Published on Fri, Aug 16,2013 | 14:09, Updated at Fri, Aug 16 at 14:13Source : 

By: Rohan K Phatarphekar, Head – Transfer Pricing, KPMG India

To alleviate uncertainty faced by taxpayers and at the same time ensure an acceptable level of taxable profit, introduction of the much awaited safe harbor provisions appears to be a step towards mitigating litigation. The safe harbour rules however seem to be covering relatively smaller players in the IT/ITES and KPO sectors. It seems that the Indian head-quartered companies which are also facing considerable transfer pricing litigation and uncertainty may not be able to benefit from these rules.

The prescribed cost plus ratios appear to be above the taxpayer’s expectations for KPO services and Contract R&D services sector. Further, controversies may arise on categorization of taxpayers into sectors like software development v/s Contract R&D in software development, ITES v/s KPO services etc.

The safe harbour on Intra-group loans to non-resident Wholly Owned Subsidiary, applies in case loans are sourced in Indian Rupee, practically such loans would be advanced in foreign currency. Application of SBI base rates i.e. a domestic lending rate to foreign currency lendings seem to be on higher side from a taxpayer’s perspective.

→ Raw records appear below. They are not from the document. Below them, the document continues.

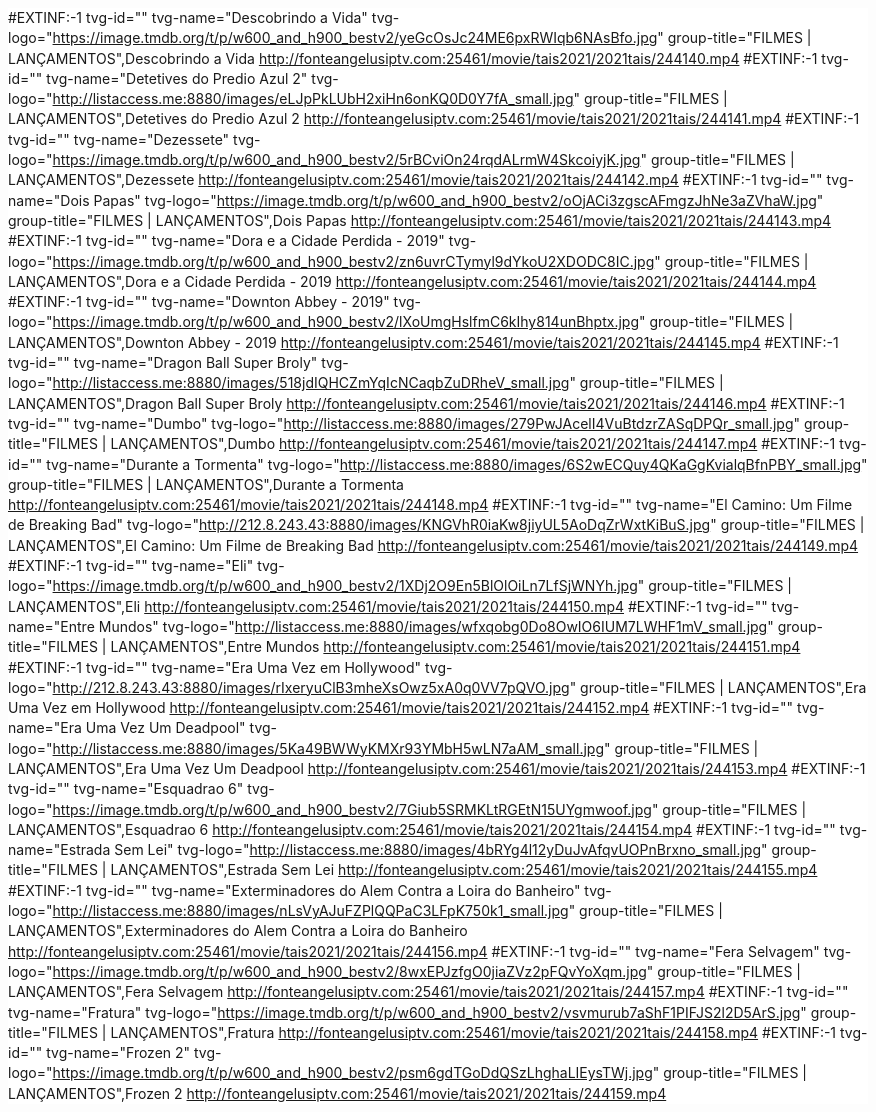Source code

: #EXTINF:-1 tvg-id="" tvg-name="Descobrindo a Vida" tvg-logo="https://image.tmdb.org/t/p/w600_and_h900_bestv2/yeGcOsJc24ME6pxRWIqb6NAsBfo.jpg" group-title="FILMES | LANÇAMENTOS",Descobrindo a Vida
http://fonteangelusiptv.com:25461/movie/tais2021/2021tais/244140.mp4
#EXTINF:-1 tvg-id="" tvg-name="Detetives do Predio Azul 2" tvg-logo="http://listaccess.me:8880/images/eLJpPkLUbH2xiHn6onKQ0D0Y7fA_small.jpg" group-title="FILMES | LANÇAMENTOS",Detetives do Predio Azul 2
http://fonteangelusiptv.com:25461/movie/tais2021/2021tais/244141.mp4
#EXTINF:-1 tvg-id="" tvg-name="Dezessete" tvg-logo="https://image.tmdb.org/t/p/w600_and_h900_bestv2/5rBCviOn24rqdALrmW4SkcoiyjK.jpg" group-title="FILMES | LANÇAMENTOS",Dezessete
http://fonteangelusiptv.com:25461/movie/tais2021/2021tais/244142.mp4
#EXTINF:-1 tvg-id="" tvg-name="Dois Papas" tvg-logo="https://image.tmdb.org/t/p/w600_and_h900_bestv2/oOjACi3zgscAFmgzJhNe3aZVhaW.jpg" group-title="FILMES | LANÇAMENTOS",Dois Papas
http://fonteangelusiptv.com:25461/movie/tais2021/2021tais/244143.mp4
#EXTINF:-1 tvg-id="" tvg-name="Dora e a Cidade Perdida - 2019" tvg-logo="https://image.tmdb.org/t/p/w600_and_h900_bestv2/zn6uvrCTymyl9dYkoU2XDODC8IC.jpg" group-title="FILMES | LANÇAMENTOS",Dora e a Cidade Perdida - 2019
http://fonteangelusiptv.com:25461/movie/tais2021/2021tais/244144.mp4
#EXTINF:-1 tvg-id="" tvg-name="Downton Abbey - 2019" tvg-logo="https://image.tmdb.org/t/p/w600_and_h900_bestv2/lXoUmgHslfmC6kIhy814unBhptx.jpg" group-title="FILMES | LANÇAMENTOS",Downton Abbey - 2019
http://fonteangelusiptv.com:25461/movie/tais2021/2021tais/244145.mp4
#EXTINF:-1 tvg-id="" tvg-name="Dragon Ball Super Broly" tvg-logo="http://listaccess.me:8880/images/518jdIQHCZmYqIcNCaqbZuDRheV_small.jpg" group-title="FILMES | LANÇAMENTOS",Dragon Ball Super Broly
http://fonteangelusiptv.com:25461/movie/tais2021/2021tais/244146.mp4
#EXTINF:-1 tvg-id="" tvg-name="Dumbo" tvg-logo="http://listaccess.me:8880/images/279PwJAcelI4VuBtdzrZASqDPQr_small.jpg" group-title="FILMES | LANÇAMENTOS",Dumbo
http://fonteangelusiptv.com:25461/movie/tais2021/2021tais/244147.mp4
#EXTINF:-1 tvg-id="" tvg-name="Durante a Tormenta" tvg-logo="http://listaccess.me:8880/images/6S2wECQuy4QKaGgKvialqBfnPBY_small.jpg" group-title="FILMES | LANÇAMENTOS",Durante a Tormenta
http://fonteangelusiptv.com:25461/movie/tais2021/2021tais/244148.mp4
#EXTINF:-1 tvg-id="" tvg-name="El Camino: Um Filme de Breaking Bad" tvg-logo="http://212.8.243.43:8880/images/KNGVhR0iaKw8jiyUL5AoDqZrWxtKiBuS.jpg" group-title="FILMES | LANÇAMENTOS",El Camino: Um Filme de Breaking Bad
http://fonteangelusiptv.com:25461/movie/tais2021/2021tais/244149.mp4
#EXTINF:-1 tvg-id="" tvg-name="Eli" tvg-logo="https://image.tmdb.org/t/p/w600_and_h900_bestv2/1XDj2O9En5BlOlOiLn7LfSjWNYh.jpg" group-title="FILMES | LANÇAMENTOS",Eli
http://fonteangelusiptv.com:25461/movie/tais2021/2021tais/244150.mp4
#EXTINF:-1 tvg-id="" tvg-name="Entre Mundos" tvg-logo="http://listaccess.me:8880/images/wfxqobg0Do8OwIO6IUM7LWHF1mV_small.jpg" group-title="FILMES | LANÇAMENTOS",Entre Mundos
http://fonteangelusiptv.com:25461/movie/tais2021/2021tais/244151.mp4
#EXTINF:-1 tvg-id="" tvg-name="Era Uma Vez em Hollywood" tvg-logo="http://212.8.243.43:8880/images/rIxeryuClB3mheXsOwz5xA0q0VV7pQVO.jpg" group-title="FILMES | LANÇAMENTOS",Era Uma Vez em Hollywood
http://fonteangelusiptv.com:25461/movie/tais2021/2021tais/244152.mp4
#EXTINF:-1 tvg-id="" tvg-name="Era Uma Vez Um Deadpool" tvg-logo="http://listaccess.me:8880/images/5Ka49BWWyKMXr93YMbH5wLN7aAM_small.jpg" group-title="FILMES | LANÇAMENTOS",Era Uma Vez Um Deadpool
http://fonteangelusiptv.com:25461/movie/tais2021/2021tais/244153.mp4
#EXTINF:-1 tvg-id="" tvg-name="Esquadrao 6" tvg-logo="https://image.tmdb.org/t/p/w600_and_h900_bestv2/7Giub5SRMKLtRGEtN15UYgmwoof.jpg" group-title="FILMES | LANÇAMENTOS",Esquadrao 6
http://fonteangelusiptv.com:25461/movie/tais2021/2021tais/244154.mp4
#EXTINF:-1 tvg-id="" tvg-name="Estrada Sem Lei" tvg-logo="http://listaccess.me:8880/images/4bRYg4l12yDuJvAfqvUOPnBrxno_small.jpg" group-title="FILMES | LANÇAMENTOS",Estrada Sem Lei
http://fonteangelusiptv.com:25461/movie/tais2021/2021tais/244155.mp4
#EXTINF:-1 tvg-id="" tvg-name="Exterminadores do Alem Contra a Loira do Banheiro" tvg-logo="http://listaccess.me:8880/images/nLsVyAJuFZPlQQPaC3LFpK750k1_small.jpg" group-title="FILMES | LANÇAMENTOS",Exterminadores do Alem Contra a Loira do Banheiro
http://fonteangelusiptv.com:25461/movie/tais2021/2021tais/244156.mp4
#EXTINF:-1 tvg-id="" tvg-name="Fera Selvagem" tvg-logo="https://image.tmdb.org/t/p/w600_and_h900_bestv2/8wxEPJzfgO0jiaZVz2pFQvYoXqm.jpg" group-title="FILMES | LANÇAMENTOS",Fera Selvagem
http://fonteangelusiptv.com:25461/movie/tais2021/2021tais/244157.mp4
#EXTINF:-1 tvg-id="" tvg-name="Fratura" tvg-logo="https://image.tmdb.org/t/p/w600_and_h900_bestv2/vsvmurub7aShF1PIFJS2l2D5ArS.jpg" group-title="FILMES | LANÇAMENTOS",Fratura
http://fonteangelusiptv.com:25461/movie/tais2021/2021tais/244158.mp4
#EXTINF:-1 tvg-id="" tvg-name="Frozen 2" tvg-logo="https://image.tmdb.org/t/p/w600_and_h900_bestv2/psm6gdTGoDdQSzLhghaLIEysTWj.jpg" group-title="FILMES | LANÇAMENTOS",Frozen 2
http://fonteangelusiptv.com:25461/movie/tais2021/2021tais/244159.mp4
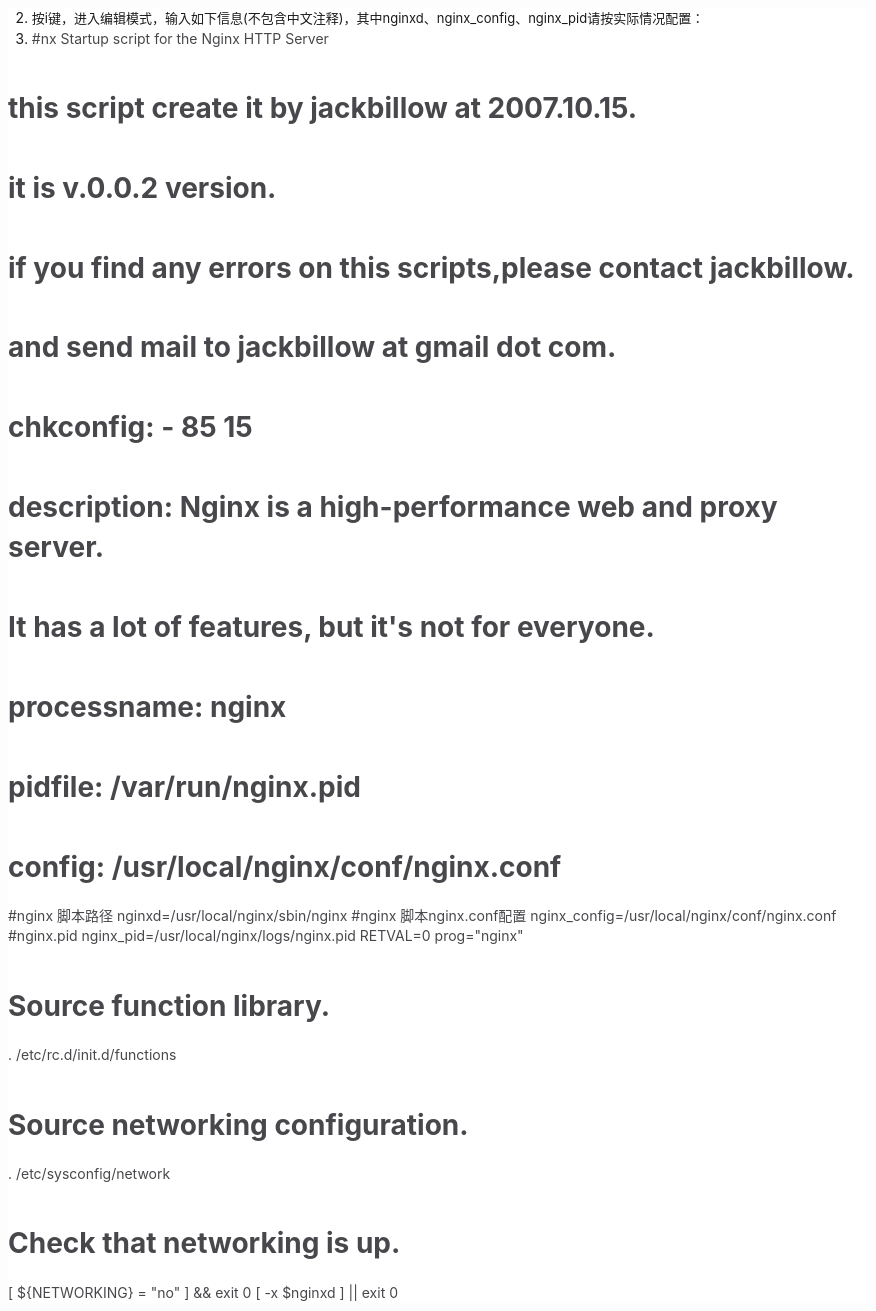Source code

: 2.  <span style="text-indent: 24pt; font-size: 13px; line-height: 150%; font-family: 宋体;">按</span><span lang="EN-US" style="text-indent: 24pt; font-size: 13px; line-height: 150%;">i</span><span style="text-indent: 24pt; font-size: 13px; line-height: 150%; font-family: 宋体;">键，进入编辑模式，输入如下信息</span><span lang="EN-US" style="text-indent: 24pt; font-size: 13px; line-height: 150%;">(</span><span style="text-indent: 24pt; font-size: 13px; line-height: 150%; font-family: 宋体;">不包含中文注释</span><span lang="EN-US" style="text-indent: 24pt; font-size: 13px; line-height: 150%;">)</span><span style="text-indent: 24pt; font-size: 13px; line-height: 150%; font-family: 宋体;">，其中</span><span lang="EN-US" style="text-indent: 24pt; font-size: 13px; line-height: 150%;">nginxd</span><span style="text-indent: 24pt; font-size: 13px; line-height: 150%; font-family: 宋体;">、</span><span lang="EN-US" style="text-indent: 24pt; font-size: 13px; line-height: 150%;">nginx_config</span><span style="text-indent: 24pt; font-size: 13px; line-height: 150%; font-family: 宋体;">、</span><span lang="EN-US" style="text-indent: 24pt; font-size: 13px; line-height: 150%;">nginx_pid</span><span style="text-indent: 24pt; font-size: 13px; line-height: 150%; font-family: 宋体;">请按实际情况配置：</span>
3.  <font color="#48484c">#nx Startup script for the Nginx HTTP Server
# this script create it by jackbillow at 2007.10.15.
# it is v.0.0.2 version.
# if you find any errors on this scripts,please contact jackbillow.
# and send mail to jackbillow at gmail dot com.
#
# chkconfig: - 85 15
# description: Nginx is a high-performance web and proxy server.
# It has a lot of features, but it's not for everyone.
# processname: nginx
# pidfile: /var/run/nginx.pid
# config: /usr/local/nginx/conf/nginx.conf
#nginx 脚本路径
nginxd=/usr/local/nginx/sbin/nginx
#nginx 脚本nginx.conf配置
nginx_config=/usr/local/nginx/conf/nginx.conf
#nginx.pid
nginx_pid=/usr/local/nginx/logs/nginx.pid
RETVAL=0
prog="nginx"
# Source function library.
. /etc/rc.d/init.d/functions
# Source networking configuration.
. /etc/sysconfig/network
# Check that networking is up.
[ ${NETWORKING} = "no" ] &amp;&amp; exit 0
[ -x $nginxd ] || exit 0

Safe harbour Rules are generally not considered to meet the Arms Length Standard and may result in double taxation. Further, considering a tax payer opting for safe harbour rules shall not be able to invoke Mutual Agreement Procedure, risk of double taxation would not be mitigated.

The provision pertaining to maintenance of mandatory documentation and filing of Accountants Report may be perceived as burdensome by tax payers opting for safe harbour rules.

The elaboration of operating expense and revenue will provide much needed guidance to taxpayers as well as revenue authorities in computing operating margins.

Generally, safe harbors provide for circumstances in which a certain category of taxpayers can follow a simple set of rules under which transfer prices are automatically accepted by the revenue authorities. Safe harbor provisions essentially aim to benefit taxpayers and tax administrators with benefits of compliance relief, administrative simplicity and certainty. Considering that revenue authorities have solicited suggestions on the draft rules, taxpayers could avail this opportunity to make appropriate representations enabling a more viable safe harbour regime in India.